▸ TO-DO ITEM
Reproduce the records word for word, leaving out any pictures they hold.
(RECORDS begins)
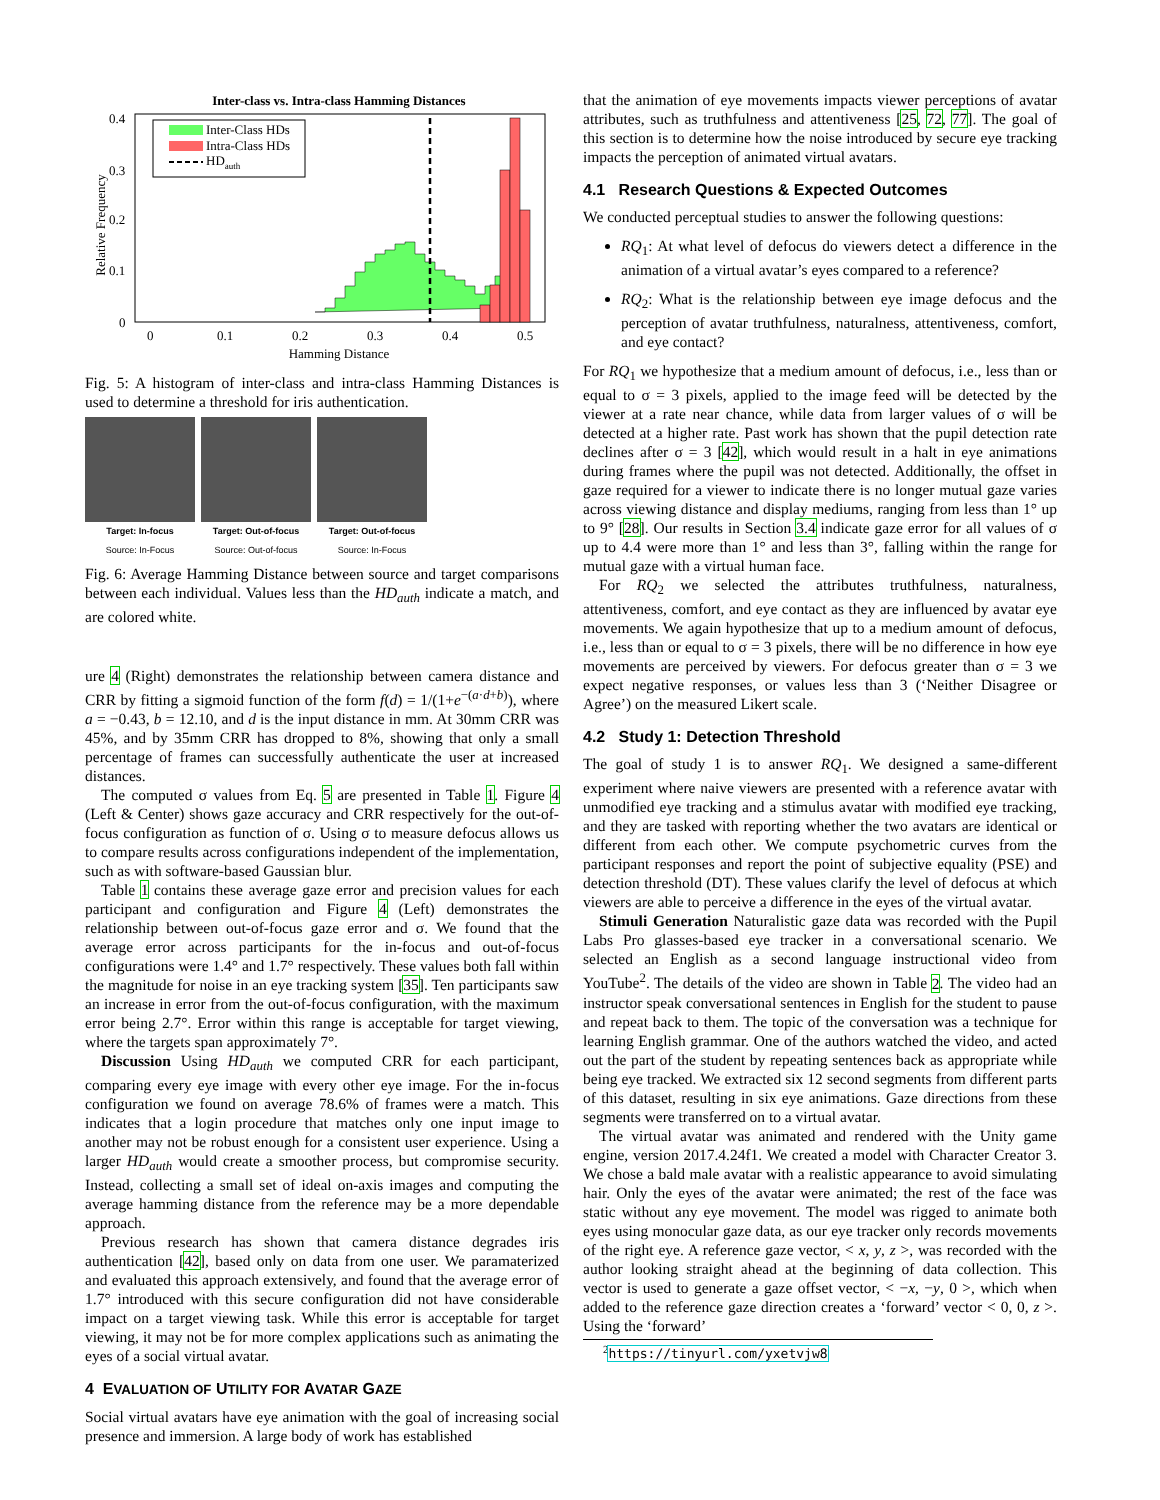Inter-class vs. Intra-class Hamming Distances
Relative Frequency
0.4
0.3
0.2
0.1
0
0
0.1
0.2
0.3
0.4
0.5
Hamming Distance
Inter-Class HDs
Intra-Class HDs
HDauth
Fig. 5: A histogram of inter-class and intra-class Hamming Distances is used to determine a threshold for iris authentication.
Target: In-focus
Source: In-Focus
Target: Out-of-focus
Source: Out-of-focus
Target: Out-of-focus
Source: In-Focus
Fig. 6: Average Hamming Distance between source and target comparisons between each individual. Values less than the HD<sub>auth</sub> indicate a match, and are colored white.
ure 4 (Right) demonstrates the relationship between camera distance and CRR by fitting a sigmoid function of the form f(d) = 1/(1+e<sup>−(a·d+b)</sup>), where a = −0.43, b = 12.10, and d is the input distance in mm. At 30mm CRR was 45%, and by 35mm CRR has dropped to 8%, showing that only a small percentage of frames can successfully authenticate the user at increased distances.
The computed σ values from Eq. 5 are presented in Table 1. Figure 4 (Left & Center) shows gaze accuracy and CRR respectively for the out-of-focus configuration as function of σ. Using σ to measure defocus allows us to compare results across configurations independent of the implementation, such as with software-based Gaussian blur.
Table 1 contains these average gaze error and precision values for each participant and configuration and Figure 4 (Left) demonstrates the relationship between out-of-focus gaze error and σ. We found that the average error across participants for the in-focus and out-of-focus configurations were 1.4° and 1.7° respectively. These values both fall within the magnitude for noise in an eye tracking system [35]. Ten participants saw an increase in error from the out-of-focus configuration, with the maximum error being 2.7°. Error within this range is acceptable for target viewing, where the targets span approximately 7°.
Discussion Using HD<sub>auth</sub> we computed CRR for each participant, comparing every eye image with every other eye image. For the in-focus configuration we found on average 78.6% of frames were a match. This indicates that a login procedure that matches only one input image to another may not be robust enough for a consistent user experience. Using a larger HD<sub>auth</sub> would create a smoother process, but compromise security. Instead, collecting a small set of ideal on-axis images and computing the average hamming distance from the reference may be a more dependable approach.
Previous research has shown that camera distance degrades iris authentication [42], based only on data from one user. We paramaterized and evaluated this approach extensively, and found that the average error of 1.7° introduced with this secure configuration did not have considerable impact on a target viewing task. While this error is acceptable for target viewing, it may not be for more complex applications such as animating the eyes of a social virtual avatar.
4 EVALUATION OF UTILITY FOR AVATAR GAZE
Social virtual avatars have eye animation with the goal of increasing social presence and immersion. A large body of work has established
that the animation of eye movements impacts viewer perceptions of avatar attributes, such as truthfulness and attentiveness [25, 72, 77]. The goal of this section is to determine how the noise introduced by secure eye tracking impacts the perception of animated virtual avatars.
4.1 Research Questions & Expected Outcomes
We conducted perceptual studies to answer the following questions:
RQ<sub>1</sub>: At what level of defocus do viewers detect a difference in the animation of a virtual avatar’s eyes compared to a reference?
RQ<sub>2</sub>: What is the relationship between eye image defocus and the perception of avatar truthfulness, naturalness, attentiveness, comfort, and eye contact?
For RQ<sub>1</sub> we hypothesize that a medium amount of defocus, i.e., less than or equal to σ = 3 pixels, applied to the image feed will be detected by the viewer at a rate near chance, while data from larger values of σ will be detected at a higher rate. Past work has shown that the pupil detection rate declines after σ = 3 [42], which would result in a halt in eye animations during frames where the pupil was not detected. Additionally, the offset in gaze required for a viewer to indicate there is no longer mutual gaze varies across viewing distance and display mediums, ranging from less than 1° up to 9° [28]. Our results in Section 3.4 indicate gaze error for all values of σ up to 4.4 were more than 1° and less than 3°, falling within the range for mutual gaze with a virtual human face.
For RQ<sub>2</sub> we selected the attributes truthfulness, naturalness, attentiveness, comfort, and eye contact as they are influenced by avatar eye movements. We again hypothesize that up to a medium amount of defocus, i.e., less than or equal to σ = 3 pixels, there will be no difference in how eye movements are perceived by viewers. For defocus greater than σ = 3 we expect negative responses, or values less than 3 (‘Neither Disagree or Agree’) on the measured Likert scale.
4.2 Study 1: Detection Threshold
The goal of study 1 is to answer RQ<sub>1</sub>. We designed a same-different experiment where naive viewers are presented with a reference avatar with unmodified eye tracking and a stimulus avatar with modified eye tracking, and they are tasked with reporting whether the two avatars are identical or different from each other. We compute psychometric curves from the participant responses and report the point of subjective equality (PSE) and detection threshold (DT). These values clarify the level of defocus at which viewers are able to perceive a difference in the eyes of the virtual avatar.
Stimuli Generation Naturalistic gaze data was recorded with the Pupil Labs Pro glasses-based eye tracker in a conversational scenario. We selected an English as a second language instructional video from YouTube<sup>2</sup>. The details of the video are shown in Table 2. The video had an instructor speak conversational sentences in English for the student to pause and repeat back to them. The topic of the conversation was a technique for learning English grammar. One of the authors watched the video, and acted out the part of the student by repeating sentences back as appropriate while being eye tracked. We extracted six 12 second segments from different parts of this dataset, resulting in six eye animations. Gaze directions from these segments were transferred on to a virtual avatar.
The virtual avatar was animated and rendered with the Unity game engine, version 2017.4.24f1. We created a model with Character Creator 3. We chose a bald male avatar with a realistic appearance to avoid simulating hair. Only the eyes of the avatar were animated; the rest of the face was static without any eye movement. The model was rigged to animate both eyes using monocular gaze data, as our eye tracker only records movements of the right eye. A reference gaze vector, < x, y, z >, was recorded with the author looking straight ahead at the beginning of data collection. This vector is used to generate a gaze offset vector, < −x, −y, 0 >, which when added to the reference gaze direction creates a ‘forward’ vector < 0, 0, z >. Using the ‘forward’
<sup>2</sup> https://tinyurl.com/yxetvjw8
(RECORDS ends)
▸ WRITTEN RESPONSE
Inter-class vs. Intra-class Hamming Distances
Relative Frequency
0.4
0.3
0.2
0.1
0
0
0.1
0.2
0.3
0.4
0.5
Hamming Distance
Inter-Class HDs
Intra-Class HDs
HDauth
Fig. 5: A histogram of inter-class and intra-class Hamming Distances is used to determine a threshold for iris authentication.
Target: In-focus
Source: In-Focus
Target: Out-of-focus
Source: Out-of-focus
Target: Out-of-focus
Source: In-Focus
Fig. 6: Average Hamming Distance between source and target comparisons between each individual. Values less than the HD<sub>auth</sub> indicate a match, and are colored white.
ure 4 (Right) demonstrates the relationship between camera distance and CRR by fitting a sigmoid function of the form f(d) = 1/(1+e<sup>−(a·d+b)</sup>), where a = −0.43, b = 12.10, and d is the input distance in mm. At 30mm CRR was 45%, and by 35mm CRR has dropped to 8%, showing that only a small percentage of frames can successfully authenticate the user at increased distances.
The computed σ values from Eq. 5 are presented in Table 1. Figure 4 (Left & Center) shows gaze accuracy and CRR respectively for the out-of-focus configuration as function of σ. Using σ to measure defocus allows us to compare results across configurations independent of the implementation, such as with software-based Gaussian blur.
Table 1 contains these average gaze error and precision values for each participant and configuration and Figure 4 (Left) demonstrates the relationship between out-of-focus gaze error and σ. We found that the average error across participants for the in-focus and out-of-focus configurations were 1.4° and 1.7° respectively. These values both fall within the magnitude for noise in an eye tracking system [35]. Ten participants saw an increase in error from the out-of-focus configuration, with the maximum error being 2.7°. Error within this range is acceptable for target viewing, where the targets span approximately 7°.
Discussion Using HD<sub>auth</sub> we computed CRR for each participant, comparing every eye image with every other eye image. For the in-focus configuration we found on average 78.6% of frames were a match. This indicates that a login procedure that matches only one input image to another may not be robust enough for a consistent user experience. Using a larger HD<sub>auth</sub> would create a smoother process, but compromise security. Instead, collecting a small set of ideal on-axis images and computing the average hamming distance from the reference may be a more dependable approach.
Previous research has shown that camera distance degrades iris authentication [42], based only on data from one user. We paramaterized and evaluated this approach extensively, and found that the average error of 1.7° introduced with this secure configuration did not have considerable impact on a target viewing task. While this error is acceptable for target viewing, it may not be for more complex applications such as animating the eyes of a social virtual avatar.
4 EVALUATION OF UTILITY FOR AVATAR GAZE
Social virtual avatars have eye animation with the goal of increasing social presence and immersion. A large body of work has established
that the animation of eye movements impacts viewer perceptions of avatar attributes, such as truthfulness and attentiveness [25, 72, 77]. The goal of this section is to determine how the noise introduced by secure eye tracking impacts the perception of animated virtual avatars.
4.1 Research Questions & Expected Outcomes
We conducted perceptual studies to answer the following questions:
RQ<sub>1</sub>: At what level of defocus do viewers detect a difference in the animation of a virtual avatar’s eyes compared to a reference?
RQ<sub>2</sub>: What is the relationship between eye image defocus and the perception of avatar truthfulness, naturalness, attentiveness, comfort, and eye contact?
For RQ<sub>1</sub> we hypothesize that a medium amount of defocus, i.e., less than or equal to σ = 3 pixels, applied to the image feed will be detected by the viewer at a rate near chance, while data from larger values of σ will be detected at a higher rate. Past work has shown that the pupil detection rate declines after σ = 3 [42], which would result in a halt in eye animations during frames where the pupil was not detected. Additionally, the offset in gaze required for a viewer to indicate there is no longer mutual gaze varies across viewing distance and display mediums, ranging from less than 1° up to 9° [28]. Our results in Section 3.4 indicate gaze error for all values of σ up to 4.4 were more than 1° and less than 3°, falling within the range for mutual gaze with a virtual human face.
For RQ<sub>2</sub> we selected the attributes truthfulness, naturalness, attentiveness, comfort, and eye contact as they are influenced by avatar eye movements. We again hypothesize that up to a medium amount of defocus, i.e., less than or equal to σ = 3 pixels, there will be no difference in how eye movements are perceived by viewers. For defocus greater than σ = 3 we expect negative responses, or values less than 3 (‘Neither Disagree or Agree’) on the measured Likert scale.
4.2 Study 1: Detection Threshold
The goal of study 1 is to answer RQ<sub>1</sub>. We designed a same-different experiment where naive viewers are presented with a reference avatar with unmodified eye tracking and a stimulus avatar with modified eye tracking, and they are tasked with reporting whether the two avatars are identical or different from each other. We compute psychometric curves from the participant responses and report the point of subjective equality (PSE) and detection threshold (DT). These values clarify the level of defocus at which viewers are able to perceive a difference in the eyes of the virtual avatar.
Stimuli Generation Naturalistic gaze data was recorded with the Pupil Labs Pro glasses-based eye tracker in a conversational scenario. We selected an English as a second language instructional video from YouTube<sup>2</sup>. The details of the video are shown in Table 2. The video had an instructor speak conversational sentences in English for the student to pause and repeat back to them. The topic of the conversation was a technique for learning English grammar. One of the authors watched the video, and acted out the part of the student by repeating sentences back as appropriate while being eye tracked. We extracted six 12 second segments from different parts of this dataset, resulting in six eye animations. Gaze directions from these segments were transferred on to a virtual avatar.
The virtual avatar was animated and rendered with the Unity game engine, version 2017.4.24f1. We created a model with Character Creator 3. We chose a bald male avatar with a realistic appearance to avoid simulating hair. Only the eyes of the avatar were animated; the rest of the face was static without any eye movement. The model was rigged to animate both eyes using monocular gaze data, as our eye tracker only records movements of the right eye. A reference gaze vector, < x, y, z >, was recorded with the author looking straight ahead at the beginning of data collection. This vector is used to generate a gaze offset vector, < −x, −y, 0 >, which when added to the reference gaze direction creates a ‘forward’ vector < 0, 0, z >. Using the ‘forward’
<sup>2</sup> https://tinyurl.com/yxetvjw8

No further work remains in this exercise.